Cluster Headaches
Earlier this year we wrote about the consequences of putting all one’s eggs into one (or two) baskets. There were 45 Class I railroads in the U.S. prior to deregulation by Congress in 1980, we recalled, but now, because of mergers and acquisitions, there are just seven, and only the Union Pacific and Burlington Northern Santa Fe operate west of the Mississippi. We had a look at some of the results of this ill-advised consolidation in yesterday’s commentary, and in previous ones as well.
• Just days ago, Houston’s Mayor Bill White bluntly summed up the difficulties in his region by stating that railroads have become arrogant and don’t give a darn.
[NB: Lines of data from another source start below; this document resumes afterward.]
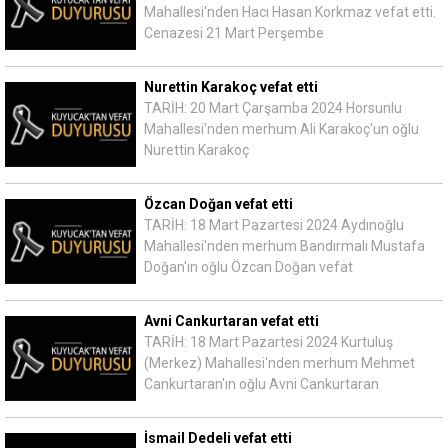
Mahallesi'nden Hacı Hasan Korkmaz vefat etti.
Cenazesi 21 Mart Perşembe
Nurettin Karakoç vefat etti
TARİH: 20 Mart Çarşamba 2024 Horsunlu
Mahallesi'nden merhum Ali Karakoç'un oğlu
Nurettin Karakoç
Özcan Doğan vefat etti
TARİH: 18 Mart Pazartesi 2024 Aydınoğlu
Mahallesi'nden merhum Bandırmalı Mustafa
Doğan'ın oğlu Özcan Doğan vefat
Avni Cankurtaran vefat etti
TARİH: 18 Mart Pazartesi 2024 Kurtuluş
(Merkez) Mahallesi'nden merhum Mehmet
Cankurtaran'ın oğlu Avni Cankurtaran
İsmail Dedeli vefat etti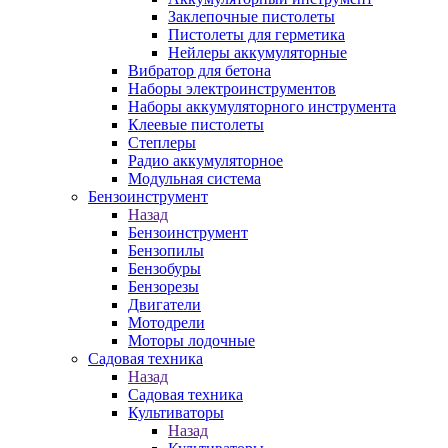
Заклепочные пистолеты
Пистолеты для герметика
Нейлеры аккумуляторные
Вибратор для бетона
Наборы электроинструментов
Наборы аккумуляторного инструмента
Клеевые пистолеты
Степлеры
Радио аккумуляторное
Модульная система
Бензоинструмент
Назад
Бензоинструмент
Бензопилы
Бензобуры
Бензорезы
Двигатели
Мотодрели
Моторы лодочные
Садовая техника
Назад
Садовая техника
Культиваторы
Назад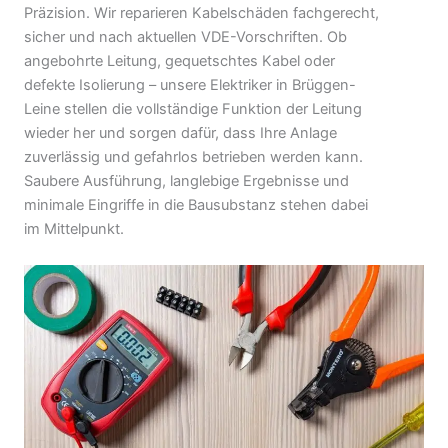
Präzision. Wir reparieren Kabelschäden fachgerecht,
sicher und nach aktuellen VDE-Vorschriften. Ob
angebohrte Leitung, gequetschtes Kabel oder
defekte Isolierung – unsere Elektriker in Brüggen-
Leine stellen die vollständige Funktion der Leitung
wieder her und sorgen dafür, dass Ihre Anlage
zuverlässig und gefahrlos betrieben werden kann.
Saubere Ausführung, langlebige Ergebnisse und
minimale Eingriffe in die Bausubstanz stehen dabei
im Mittelpunkt.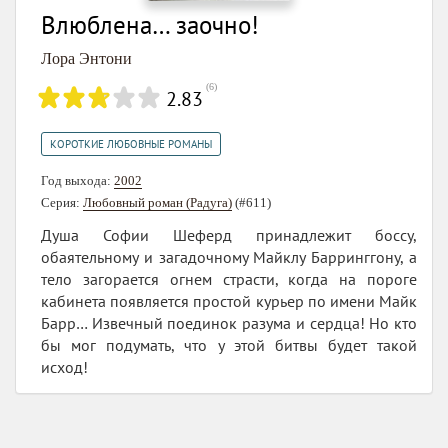
Влюблена… заочно!
Лора Энтони
(
6
)
2.83
КОРОТКИЕ ЛЮБОВНЫЕ РОМАНЫ
Год выхода:
2002
Серия:
Любовный роман (Радуга)
(#611)
Душа Софии Шеферд принадлежит боссу,
обаятельному и загадочному Майклу Барринггону, а
тело загорается огнем страсти, когда на пороге
кабинета появляется простой курьер по имени Майк
Барр… Извечный поединок разума и сердца! Но кто
бы мог подумать, что у этой битвы будет такой
исход!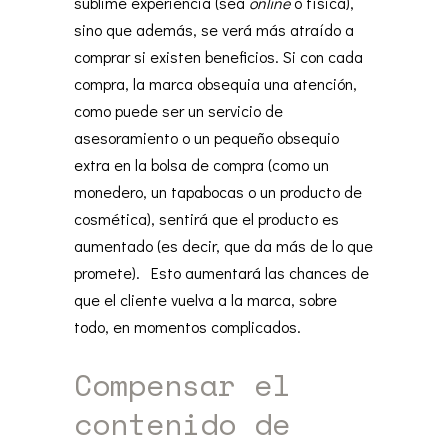
sublime experiencia (sea
online
o física),
sino que además, se verá más atraído a
comprar si existen beneficios. Si con cada
compra, la marca obsequia una atención,
como puede ser un servicio de
asesoramiento o un pequeño obsequio
extra en la bolsa de compra (como un
monedero, un tapabocas o un producto de
cosmética), sentirá que el producto es
aumentado (es decir, que da más de lo que
promete). Esto aumentará las chances de
que el cliente vuelva a la marca, sobre
todo, en momentos complicados.
Compensar el
contenido de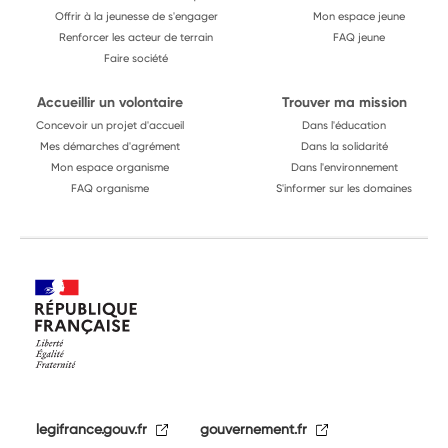
Offrir à la jeunesse de s'engager
Mon espace jeune
Renforcer les acteur de terrain
FAQ jeune
Faire société
Accueillir un volontaire
Trouver ma mission
Concevoir un projet d'accueil
Dans l'éducation
Mes démarches d'agrément
Dans la solidarité
Mon espace organisme
Dans l'environnement
FAQ organisme
S'informer sur les domaines
legifrance.gouv.fr
gouvernement.fr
• Up in Oregon, Monica Isbell, a transportation consultant based in Portland, conducted a survey of 21 Oregon companies dependent upon rail service, and revealed that all but one of the companies experienced problems with railroads. These problems were described as “severe, long-standing and persistent”, and to make matters worse, the railroads were unresponsive in solving these problems. “Most of these companies feel powerless to change the situation,” she said, “and they’re afraid to complain for fear it could jeopardize further their already substandard service.”
• Victor Sandoval owns a restaurant in Pomona, California. “It’s hard to create a nice atmosphere with mile-long trains rumbling by outside,” he said. And there are deliveries that show up late because trucks got caught at crossings, he added. “Each morning we come in and sweep up the mortar that fell from the bricks in this building because it gets shaken all night long by the trains,” he complains.
• Sharon Neely, a spokesperson for the Alameda Corridor East project, claims that railroads are an obstacle and that they’ve have historically tended to wield power with arrogance. She cited the law giving a privileged position to railroads by limiting their costs to just 5% for the construction of city grade separations to ease traffic, placing the remainder of the financial burden on the shoulders of the aggrieved communities.
• Then there’s Fred Arm, a retired attorney residing in Richmond, California. Night after night, he bolts upright in bed and sits there wondering what it was that awakened him. Then the train whistle sounds again, and now he knows. “It’s every day and every night,” says Arm, who lives in a city sliced and diced daily by as many as 70 trains. “They blow the horn when they back up, they blow it when they go forward. It never ends.”
The railroads make no apologies for these disruptions. “We were here first,” is their claim.
Sharon Neely disagrees. “Yes, the railroads were here for 100 years and cities developed around them … but they weren’t carrying 90 trains a day and blocking intersections for 20 minutes.”
[Mayor White is correct. They’re ‘arrogant’, alright. And privileged. And powerful. And rich.]